Self-ensembling with mask-boundary domain adaptation for optic disc and cup segmentation

Abstract

Due to different retinal fundus image acquisition devices having various imaging principles, domain shift often occurs between different datasets. Hence, a segmentation network well-trained on one dataset (i.e., source domain) usually obtains very poor performance on another dataset (i.e., target domain), which results in us having to annotate the new dataset (target domain) to train the segmentation network again. However, annotating a new dataset is usually time-consuming and laborious. To address this problem, we proposed a novel unsupervised domain adaptation method for optic disc and cup segmentation. To be specific, we first utilized a domain adaptation method based on self-ensembling to effectively align the features of the source domain and target domain.
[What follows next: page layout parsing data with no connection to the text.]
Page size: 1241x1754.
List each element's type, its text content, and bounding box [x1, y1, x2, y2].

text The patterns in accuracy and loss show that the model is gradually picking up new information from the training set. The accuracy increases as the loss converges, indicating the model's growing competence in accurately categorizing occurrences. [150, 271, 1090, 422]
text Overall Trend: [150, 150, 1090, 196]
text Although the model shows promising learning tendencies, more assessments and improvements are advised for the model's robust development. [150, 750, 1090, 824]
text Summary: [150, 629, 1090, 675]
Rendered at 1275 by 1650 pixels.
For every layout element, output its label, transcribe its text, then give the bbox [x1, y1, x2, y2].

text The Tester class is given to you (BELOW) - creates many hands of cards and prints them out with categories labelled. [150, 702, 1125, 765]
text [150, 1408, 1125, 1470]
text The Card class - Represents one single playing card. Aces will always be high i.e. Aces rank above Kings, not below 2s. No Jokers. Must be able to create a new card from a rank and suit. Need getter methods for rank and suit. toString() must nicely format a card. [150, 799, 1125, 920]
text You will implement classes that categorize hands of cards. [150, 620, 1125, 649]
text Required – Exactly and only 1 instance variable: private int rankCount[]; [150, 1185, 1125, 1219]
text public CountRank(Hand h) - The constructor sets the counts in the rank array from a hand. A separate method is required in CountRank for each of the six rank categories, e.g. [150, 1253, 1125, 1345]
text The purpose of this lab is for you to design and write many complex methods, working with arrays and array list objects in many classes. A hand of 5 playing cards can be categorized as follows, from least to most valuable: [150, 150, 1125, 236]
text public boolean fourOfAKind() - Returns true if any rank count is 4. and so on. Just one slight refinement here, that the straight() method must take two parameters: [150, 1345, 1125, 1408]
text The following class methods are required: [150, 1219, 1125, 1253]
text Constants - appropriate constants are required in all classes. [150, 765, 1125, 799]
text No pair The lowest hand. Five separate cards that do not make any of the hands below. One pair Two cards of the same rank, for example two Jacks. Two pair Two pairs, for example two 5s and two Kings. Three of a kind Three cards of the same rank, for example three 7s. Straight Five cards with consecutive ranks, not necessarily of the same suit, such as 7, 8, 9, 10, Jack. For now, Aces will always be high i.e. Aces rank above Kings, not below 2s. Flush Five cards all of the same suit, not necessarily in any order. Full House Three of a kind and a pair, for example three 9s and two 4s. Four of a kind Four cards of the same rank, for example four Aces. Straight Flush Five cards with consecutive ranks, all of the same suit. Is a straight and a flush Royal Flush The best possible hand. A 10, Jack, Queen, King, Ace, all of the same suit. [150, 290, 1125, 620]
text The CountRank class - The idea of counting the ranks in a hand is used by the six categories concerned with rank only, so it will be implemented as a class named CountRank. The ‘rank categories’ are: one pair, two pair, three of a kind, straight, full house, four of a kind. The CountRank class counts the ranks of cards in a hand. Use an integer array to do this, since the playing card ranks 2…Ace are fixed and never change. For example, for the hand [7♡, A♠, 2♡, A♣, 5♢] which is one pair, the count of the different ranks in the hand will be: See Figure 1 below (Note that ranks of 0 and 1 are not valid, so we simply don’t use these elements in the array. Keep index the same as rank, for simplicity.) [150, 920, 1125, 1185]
Then, we designed a novel backbone network (MBU-Net) to make full use of the mask and boundary information to improve the segmentation performance of self-ensembling. Finally, we proposed an output-level adversarial domain adaptation (OADA) to address the domain shift problem of the structured output space in self-ensembling. In experiments, we test our proposed method on three different target domain datasets including Target Domain 1 (RIM-ONE_r3 dataset), Target Domain 2 (Drishti-GS dataset) and Target Domain 3 (REFUGE dataset). The experimental results demonstrate that our proposed method outperforms the compared state-of-the-art methods in the optic disc and cup segmentation tasks.